Co nauka mówi nam na temat marihuany i seksu? W jednym z badań z 2017 roku naukowcy odkryli, że mężczyźni i kobiety, którzy używali marihuany codziennie, uprawiali o 20% więcej seksu w ciągu ostatnich czterech tygodni niż ich rówieśnicy, którzy z niej nie korzystali! W trakcie rzeczonego badania zapytano o tematy łóżkowe aż 28 000 kobiet i prawie 23 000 mężczyzn, więc grupa ankietowanych była naprawdę pokaźna.
Samo badanie nie wykazało co prawda fizjologicznego ciągu przyczynowo-skutkowego zjawiska, które miałoby odpowiadać za „proseksualny” charakter marihuany. Mimo tego wydaje się, że występuje istotna korelacja pomiędzy seksem a konopiami.
W kolejnej pracy naukowej opublikowanej w marcu 2019 zmierzono satysfakcję seksualną kobiet używających marihuany przed seksem.

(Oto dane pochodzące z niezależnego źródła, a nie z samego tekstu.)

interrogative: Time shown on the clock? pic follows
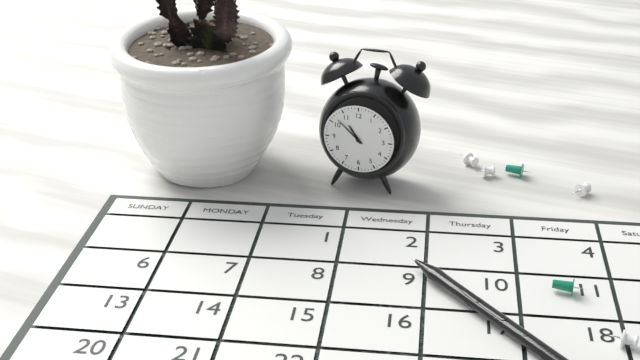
10:52
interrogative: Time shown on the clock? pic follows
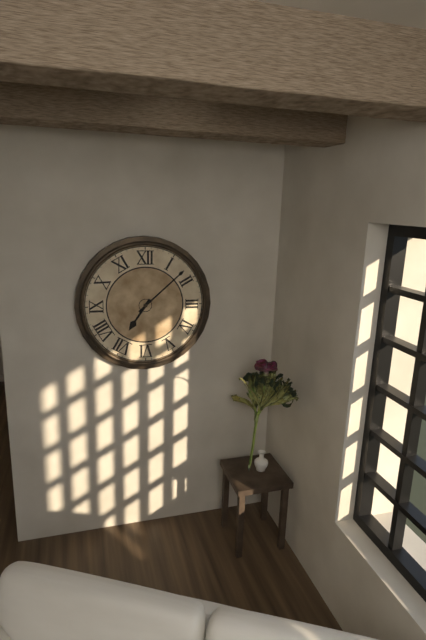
7:08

Grupa kobiet używająca marihuany bezpośrednio przed stosunkiem miała większe szanse na wzrost libido i satysfakcjonujące orgazmy. Kobiety często używające marihuany w ogóle zgłaszały podobne odczucia, niezależnie od tego, czy używały jej tuż przed seksem, czy nie. Wyniki te pokazują, że marihuana ma zauważalny wpływ na wzrost satysfakcji seksualnej, a te mogą być brane pod uwagę w dalszych badaniach mających na celu opracowanie metod leczenia dysfunkcji seksualnych u kobiet.

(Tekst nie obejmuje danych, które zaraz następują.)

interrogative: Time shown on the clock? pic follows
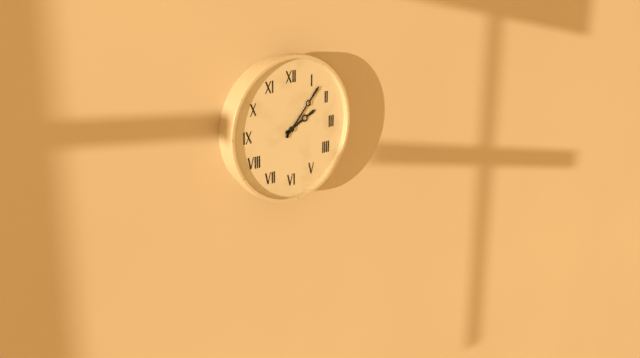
2:07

Odpowiednia dawka kluczem do satysfakcji
Skoro powiedzieliśmy już sobie, że zdecydowanie „coś jest na rzeczy”, jeśli chodzi o połączenie spraw łóżkowych i marihuany, to warto teraz powiedzieć kilka słów o tym, jak podejść do tematu w możliwie bezpieczny sposób.

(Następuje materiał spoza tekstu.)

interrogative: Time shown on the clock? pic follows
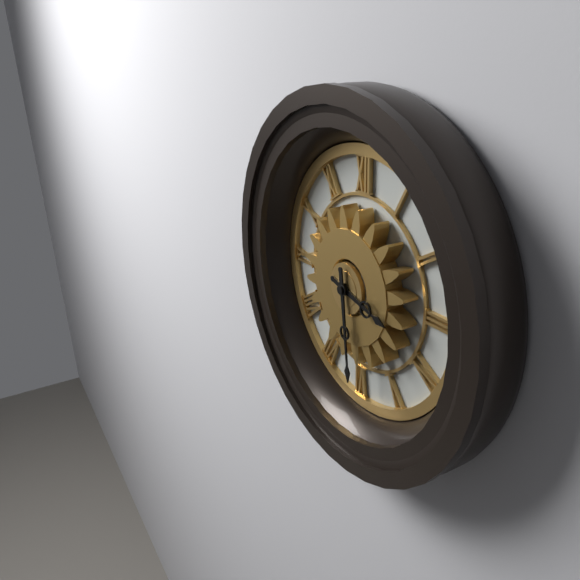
3:29
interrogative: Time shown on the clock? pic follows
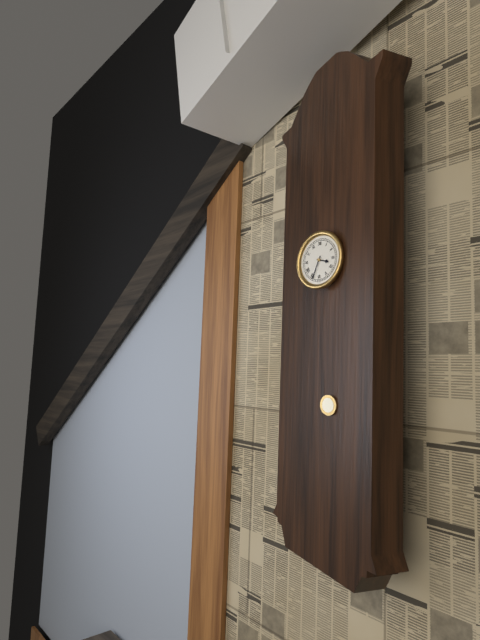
3:34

Kto korzystał z dobrodziejstw konopi, ten doskonale wie, że warto mieć do nich szacunek, zwłaszcza jeśli nie korzysta się z nich regularnie. Wiedzą to zwłaszcza osoby, które są szczególnie podatne na działanie kannabinoidów. Zbyt duża przyjęta dawka może prowadzić do wręcz odwrotnych, nieprzyjemnych odczuć. Warto więc zawsze stosować mniejsze ilości, a w przypadku braku pożądanych efektów delikatnie zwiększyć dawkę.
Należy pamiętać, że zawsze można „dołożyć”, ale nie zawsze można „odjąć”. To z resztą dość uniwersalna rada, która pasuje nie tylko do obcowania z konopiami.
Na potwierdzenie tych słów jeszcze raz zacytujemy słowa doktora Petera Barsooma „(…) afrodyzjakalne właściwości konopi wydają się występować tylko w niskich lub umiarkowanych dawkach, w dużych dawkach marihuana może dać odwrotny efekt”.
Konopie idealnym afrodyzjakiem?
Jak zawsze jesteśmy ostrożni w osądach i zdecydowanie nie chcemy tu komunikować haseł w stylu „rozwiąż swoje problemy w sypialni już teraz”. Warto także wspomnieć o tym, że na niektórych konopie zadziałają wręcz przeciwnie: nie będą oni w stanie skupić się odpowiednio na partnerze, czy będą mieli problemy z osiągnięciem orgazmu.
Podkreślamy więc: konopie nie są rozwiązaniem dla każdego i nie ma co z tym faktem dyskutować, ale… w części przypadków mogą okazać się pomocne. ; )
Tak czy siak, niezależnie od preferencji, życzymy wszystkim użytkownikom, jak i konopnym abstynentom, udanych walentynek!